Cooking is Love (Apparently)

When I was a kid, dinner was served up at the table at 6pm. Mum would set the table herself (after asking us seventeen billion times to do it for her), every night. We always had a table cloth, correct cutlery and crockery and glasses of milk. The milk was her downfall of course, because we would fill up on that before even starting. It’s amazing how easily the lactation of cows, made for their calves, can sustain the stomachs of human children.

My brothers and I would sit at the table, and it was as if some silent starter yelled, “LET THE GAMES BEGIN!” For that is what befell my mother for the next two hours. Every.single.night. And they weren’t fun games.

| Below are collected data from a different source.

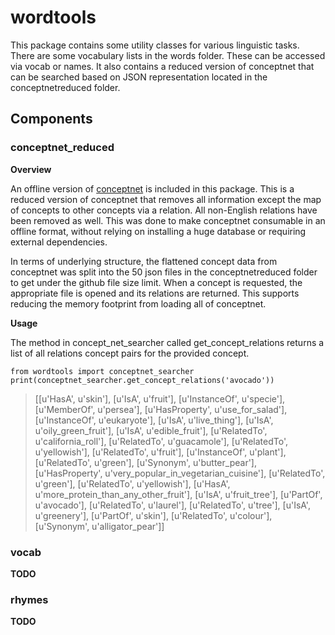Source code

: # wordtools
This package contains some utility classes for various linguistic tasks. There are some vocabulary lists in the words folder. These can be accessed via vocab or names. It also contains a reduced version of conceptnet that can be searched based on JSON representation located in the conceptnetreduced folder.

## Components

### conceptnet_reduced
**Overview**

An offline version of [conceptnet](http://conceptnet5.media.mit.edu/) is included in this package. This is a reduced version of conceptnet that removes all information except the map of concepts to other concepts via a relation. All non-English relations have been removed as well. This was done to make conceptnet consumable in an offline format, without relying on installing a huge database or requiring external dependencies.

In terms of underlying structure, the flattened concept data from conceptnet was split into the 50 json files in the conceptnetreduced folder to get under the github file size limit. When a concept is requested, the appropriate file is opened and its relations are returned. This supports reducing the memory footprint from loading all of conceptnet.

**Usage**

The method in concept_net_searcher called get_concept_relations returns a list of all relations concept pairs for the provided concept.

    from wordtools import conceptnet_searcher
    print(conceptnet_searcher.get_concept_relations('avocado'))

>[[u'HasA', u'skin'], [u'IsA', u'fruit'], [u'InstanceOf', u'specie'], [u'MemberOf', u'persea'], [u'HasProperty',     u'use_for_salad'], [u'InstanceOf', u'eukaryote'], [u'IsA', u'live_thing'], [u'IsA', u'oily_green_fruit'], [u'IsA', u'edible_fruit'], [u'RelatedTo', u'california_roll'], [u'RelatedTo', u'guacamole'], [u'RelatedTo', u'yellowish'], [u'RelatedTo', u'fruit'], [u'InstanceOf', u'plant'], [u'RelatedTo', u'green'], [u'Synonym', u'butter_pear'], [u'HasProperty', u'very_popular_in_vegetarian_cuisine'], [u'RelatedTo', u'green'], [u'RelatedTo', u'yellowish'], [u'HasA', u'more_protein_than_any_other_fruit'], [u'IsA', u'fruit_tree'], [u'PartOf', u'avocado'], [u'RelatedTo', u'laurel'], [u'RelatedTo', u'tree'], [u'IsA', u'greenery'], [u'PartOf', u'skin'], [u'RelatedTo', u'colour'], [u'Synonym', u'alligator_pear']]

### vocab
**TODO**
### rhymes
**TODO**

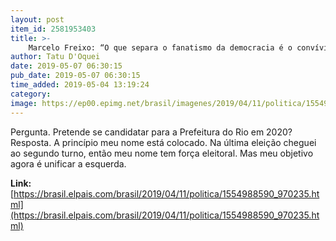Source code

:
 ```yaml
---
layout: post
item_id: 2581953403
title: >-
    Marcelo Freixo: “O que separa o fanatismo da democracia é o convívio com a diferença”
author: Tatu D'Oquei
date: 2019-05-07 06:30:15
pub_date: 2019-05-07 06:30:15
time_added: 2019-05-04 13:19:24
category: 
image: https://ep00.epimg.net/brasil/imagenes/2019/04/11/politica/1554988590_970235_1556974234_rrss_normal.jpg
---
```


Pergunta. Pretende se candidatar para a Prefeitura do Rio em 2020? Resposta. A princípio meu nome está colocado. Na última eleição cheguei ao segundo turno, então meu nome tem força eleitoral. Mas meu objetivo agora é unificar a esquerda.

**Link:** [https://brasil.elpais.com/brasil/2019/04/11/politica/1554988590_970235.html](https://brasil.elpais.com/brasil/2019/04/11/politica/1554988590_970235.html)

I look back, and I wonder how she did it. A single Mum, on meagre wages, working all day, then coming home to prepare something nourishing for her children, who never, ever ate it. Or even attempted most of it. The rule in our house was that we had to eat everything on our plates. I suspect that ‘the rule’ was never adhered to. Not even once. Every night we were bribed, threatened and cajoled. It almost always ended in tears, and that was just Mum.

Skip forward a score and ten, to where I am the person in the Mother Seat. Where I am the person thinking of the food, shopping for the food and cooking the food. So much carry on about food. Only to have the vermin cherubim screw up their gaping maws cute little faces and say, “I don’t like that.”

Because, of course, they don’t like anything.

And they don’t have the tools at their disposal that we did. We had a pet Labrador (they eat anything, yes, even Corned Beef with white sauce), we had overalls from Just Jeans (so many pockets) and we had milk (did you know you can hide one stalk of broccoli and nine peas in every glass?). The only thing they have at their disposal is whinging. And they use it well.

When they were little, I tried and tried to think of delicious and healthy things the children would like to eat for dinner. I stopped short of making food art, but I did attempt to make their plates contain ‘the colours of the rainbow’ every night. It made no difference. They still hated it.

So these days I have taken to simply pleasing myself and drinking wine. In fact, I delight in lovingly placing their plates in front of them, and hearing them say how much the despise the menu plan of the day. I see their displeasure as a personal success. So you can imagine how I laughed when I saw this on my instagram today:

Instagram

Sorry family. If this is true, then my love for you is a bit shit.

(Who am I kidding, I’m not sorry. You’ll get over it.)

 

Are your kids good eaters? What are your failsafe recipes?